▶ **REQUEST**
Output the text lines of every row below verbatim, leaving the pictures out of your answer.

Transcribed page contents:

::::

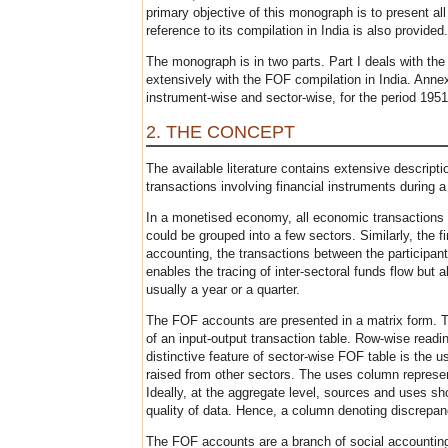
primary objective of this monograph is to present al
reference to its compilation in India is also provided.
The monograph is in two parts. Part I deals with th
extensively with the FOF compilation in India. Annex
instrument-wise and sector-wise, for the period 1951
2. THE CONCEPT
The available literature contains extensive descrip
transactions involving financial instruments during a
In a monetised economy, all economic transactions in
could be grouped into a few sectors. Similarly, the 
accounting, the transactions between the participant
enables the tracing of inter-sectoral funds flow but 
usually a year or a quarter.
The FOF accounts are presented in a matrix form. This
of an input-output transaction table. Row-wise readi
distinctive feature of sector-wise FOF table is the 
raised from other sectors. The uses column represent
Ideally, at the aggregate level, sources and uses sh
quality of data. Hence, a column denoting discrepan
The FOF accounts are a branch of social accounting o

::::

▶ **REPLY**
primary objective of this monograph is to present al
reference to its compilation in India is also provided.
The monograph is in two parts. Part I deals with th
extensively with the FOF compilation in India. Annex
instrument-wise and sector-wise, for the period 1951
2. THE CONCEPT
The available literature contains extensive descrip
transactions involving financial instruments during a
In a monetised economy, all economic transactions in
could be grouped into a few sectors. Similarly, the 
accounting, the transactions between the participant
enables the tracing of inter-sectoral funds flow but 
usually a year or a quarter.
The FOF accounts are presented in a matrix form. This
of an input-output transaction table. Row-wise readi
distinctive feature of sector-wise FOF table is the 
raised from other sectors. The uses column represent
Ideally, at the aggregate level, sources and uses sh
quality of data. Hence, a column denoting discrepan
The FOF accounts are a branch of social accounting o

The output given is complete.